For evidence of that, look no further than the briefs filed by a host of congressional voices: 225 currently serving Democratic Members of the U.S. House and Senate, as well as a bipartisan group of former Members of Congress who served when the nation’s immigration laws were written. These briefs both agree that the Obama Administration’s immigration initiatives are completely consistent with the immigration laws Congress has passed.
This matters because that’s what this case is about — the laws Congress has passed and whether those laws authorize the executive branch to set immigration enforcement priorities and determine how best to implement those priorities. There is no question that they do.
Recognizing that Congress cannot always foresee every situation that the law must address — and that immigration in particular is a field that touches on foreign policy and humanitarian concerns — Congress has repeatedly given the executive branch the enforcement discretion necessary to determine how best to enforce the nation’s immigration laws. These laws actually direct the executive branch to set enforcement priorities, like the 2002 law that created the Department of Homeland Security, which calls upon the Secretary of Homeland Security to “establish immigration enforcement policies and priorities.” That is exactly what the Administration’s immigration initiatives do.

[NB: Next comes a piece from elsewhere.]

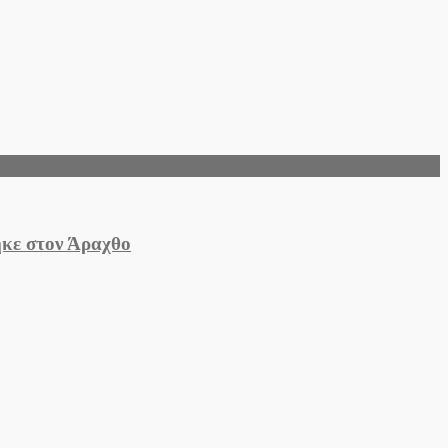
ηκε στον Άραχθο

Indeed, while the President’s critics have accused him of ignoring the law, the Administration’s initiatives are actually one means by which he ensures those laws are effectively enforced. The current Congress has only appropriated enough funds for 400,000 removals. There are nearly 11 million undocumented individuals living in the United States today. In the face of this massive funding shortfall, the Department of Homeland Security, through DAPA (Deferred Action for Parents of Americans), outlined the policy approach the administration would take in setting priorities to effectively enforce the immigration laws written by Congress. This action is basic common sense and consistent with actions taken by every president, Republican and Democrat, going back to the Eisenhower administration.
Given that this case is all about the meaning of the immigration laws passed by Congress, it’s not surprising that the Court would grant a congressional leader’s request for oral argument time. Indeed, the Court often grants such requests as a matter of respect for another branch. But its decision to do so tells us nothing about the Court’s view of the merits in the case. The best place to look for tea leaves when it comes to what the Court is likely to do is its prior decisions. Those precedents plainly support the legality of DAPA. Just three years ago, Justice Anthony Kennedy wrote an opinion, notably joined by Chief Justice Roberts, which noted that “a principal feature of the removal system is the broad discretion exercised by immigration officials” including the decision “whether it makes sense to pursue removal at all.”

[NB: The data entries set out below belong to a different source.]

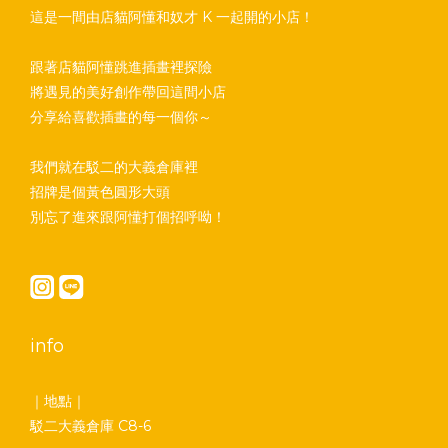
這是一間由店貓阿懂和奴才 K 一起開的小店！
跟著店貓阿懂跳進插畫裡探險
將遇見的美好創作帶回這間小店
分享給喜歡插畫的每一個你～
我們就在駁二的大義倉庫裡
招牌是個黃色圓形大頭
別忘了進來跟阿懂打個招呼呦！
info
｜地點｜
駁二大義倉庫 C8-6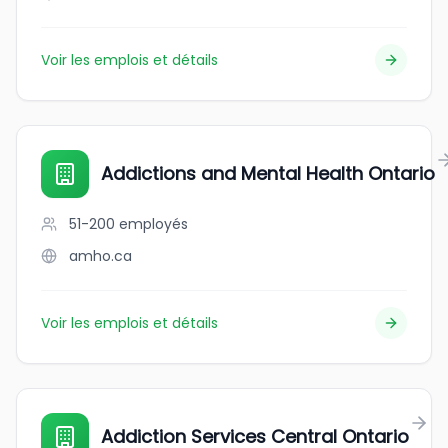
Voir les emplois et détails
Addictions and Mental Health Ontario
51-200
employés
amho.ca
Voir les emplois et détails
Addiction Services Central Ontario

Counsel for House Republicans may be the only one speaking on behalf of members of Congress at oral argument on Monday, but as noted earlier, current House Republicans are not the only members of Congress who have made their voices heard in this case. When the Justices decide what to do in the case, they will consider not only what today’s House Republicans have to say, but also what bipartisan current and former members of Congress who support the Administration have said in their legal filings that are already before the Justices. What all of those briefs make clear is simple: while some current Republican members of the House of Representatives may not like the President’s immigration actions, there is no doubt that those actions are lawful.
Howard Berman served in the U.S. House of Representatives from 1983 to 2013.
Elizabeth B. Wydra is president of Constitutional Accountability Center.